Publié le par Guillaume Lagrée

Jean de Aguiar

Paris, Espace Ararat

Dimanche 18 novembre 2018, 18h30

 

Jean de Aguiar: guitare acoustique, compositions

Marc Buronfosse : contrebasse

Gérard Hababou: batterie, percussions

Marc Buronfosse creuse doucement son sillon. Gérard Hababou produit des bruitages puis la mélodie s'installe. C'est une ballade. La clarté du jeu de guitariste classique s'entend chez Jean de Aguiar. Insensiblement, le trio est passé à une sorte de Blues. La contrebasse marque puissamment le tempo. Le batteur est aux balais. 

Solo de contrebasse pour commencer. Bonne vibration. Il installe le thème que les percussions reprennent subtilement. La guitare enchaîne ponctuant l'ostinato de la contrebasse. Un petit air oriental dans cette mélodie là. Jean de Aguiar conçoit ses compositions comme un carnet de voyage, concept porté au sommet par Duke Ellington.

C'était " Inner Sanctum " puis " Madiba ", le prénom xhosa de Nelson Mandela (cf extrait audio en tête de cet article).

" Terra Umbra " (cf vidéo sous cet article). Solo de Gérard Hababou, à mains nues, sur une jarre de terre. La guitare démarre, lance des traits énergiques et doux. La contrebasse vient ajouter sa pulsation. Cela m'évoque un paysage aux courbes douces comme une femme, les collines de Toscane ou de Bourgogne. 

" Ellipses ", un morceau inspiré par les ellipses des étoiles. Musique planante en tout cas. Tiens, un son arabisant. Marc Buronfosse nous pince au cœur. Fin en decrescendo de la guitare accompagnée par les maillets sur les cymbales. Subtil. 

L'archet étire les sons de la contrebasse. Percussions sur une jarre. Musique d'inspiration médiévale. Elle se déploie en majesté. Après tout, nous sommes dans une crypte d'église. C'est le lieu et le moment. Le guitariste joue une ligne continue, vibration par dessus laquelle il brode sa superbe dentelle porté par la rythmique. 

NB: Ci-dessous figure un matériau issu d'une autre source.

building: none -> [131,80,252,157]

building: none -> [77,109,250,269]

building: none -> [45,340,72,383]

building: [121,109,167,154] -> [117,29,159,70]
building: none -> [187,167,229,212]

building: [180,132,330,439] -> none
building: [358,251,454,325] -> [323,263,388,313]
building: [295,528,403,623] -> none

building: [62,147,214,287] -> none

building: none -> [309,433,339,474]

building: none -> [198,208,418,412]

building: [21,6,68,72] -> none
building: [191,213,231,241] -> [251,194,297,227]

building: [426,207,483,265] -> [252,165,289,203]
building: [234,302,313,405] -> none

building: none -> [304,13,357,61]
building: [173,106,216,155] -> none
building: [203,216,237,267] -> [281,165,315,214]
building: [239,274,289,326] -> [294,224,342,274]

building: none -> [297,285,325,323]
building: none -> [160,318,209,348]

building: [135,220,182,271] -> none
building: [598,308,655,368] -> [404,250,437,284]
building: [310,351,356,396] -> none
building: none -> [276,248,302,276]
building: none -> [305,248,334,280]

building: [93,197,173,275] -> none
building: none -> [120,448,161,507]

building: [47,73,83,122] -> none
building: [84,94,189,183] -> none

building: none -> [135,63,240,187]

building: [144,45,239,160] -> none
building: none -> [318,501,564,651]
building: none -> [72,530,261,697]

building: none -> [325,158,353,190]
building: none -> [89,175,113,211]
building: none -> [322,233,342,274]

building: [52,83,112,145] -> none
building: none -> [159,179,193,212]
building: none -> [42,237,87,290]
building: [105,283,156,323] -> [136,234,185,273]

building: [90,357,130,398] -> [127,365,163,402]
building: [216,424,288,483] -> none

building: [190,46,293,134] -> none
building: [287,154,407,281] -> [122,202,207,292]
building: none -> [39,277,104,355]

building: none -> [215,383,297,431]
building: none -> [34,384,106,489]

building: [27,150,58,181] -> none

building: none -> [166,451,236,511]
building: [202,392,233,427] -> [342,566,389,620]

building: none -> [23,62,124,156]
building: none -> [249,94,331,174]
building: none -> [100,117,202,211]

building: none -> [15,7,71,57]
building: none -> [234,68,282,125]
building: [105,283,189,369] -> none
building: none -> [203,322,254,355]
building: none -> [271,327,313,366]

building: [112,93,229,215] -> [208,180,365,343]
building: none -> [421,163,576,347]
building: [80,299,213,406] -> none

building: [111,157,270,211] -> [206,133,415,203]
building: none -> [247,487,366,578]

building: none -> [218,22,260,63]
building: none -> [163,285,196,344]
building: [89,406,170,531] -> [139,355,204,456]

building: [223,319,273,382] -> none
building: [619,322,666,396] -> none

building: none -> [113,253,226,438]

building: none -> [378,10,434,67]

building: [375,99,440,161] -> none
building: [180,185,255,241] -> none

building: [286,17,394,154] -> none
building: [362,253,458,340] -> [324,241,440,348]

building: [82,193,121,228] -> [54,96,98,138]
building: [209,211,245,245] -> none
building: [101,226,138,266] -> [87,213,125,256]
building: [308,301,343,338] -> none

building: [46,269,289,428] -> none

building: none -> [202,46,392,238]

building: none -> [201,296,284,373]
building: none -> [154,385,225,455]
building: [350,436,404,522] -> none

" Fables of Faubus " (Charles Mingus). Marc Buronfosse a la lourde tâche de succéder à Charles Mingus à la contrebasse. Il l'assume. Le caractère sarcastique du morceau est allégé par la guitare mais la contrebasse est dense à souhait. Le batteur ponctue subtilement aux balais. L'énergie vitale de cette musique est bien là. 

Premier solo introductif du guitariste. Il cherche une mélodie et en trouve plusieurs en route. " Tonk, tonk " fait la contrebasse qui installe sa pulsation. Coups de maillets sur les percussions pour installer encore plus de mystère. Un morceau mystérieux en effet. " Amundsen " en hommage à l'explorateur norvégien des pôles, Roald Amundsen (1872-1928). 

" Vientos alisios ". Un morceau hommage aux alizés, vents qui permirent aux Portugais de la Renaissance d'être les premiers Européens à voguer vers d'autres continents et à en revenir. La contrebasse donne l'impulsion. Ca tangue joyeusement sous le vent. Enchaînement sur un petit air caribéen qui sent bon le soleil et le vent doux. 

Il est temps d'aller dîner. Sur mon conseil, Mme A (une autre que l'habituelle) a découvert Jean de Aguiar et apprécié cette musique parfaite pour finir en douceur et en beauté un dimanche.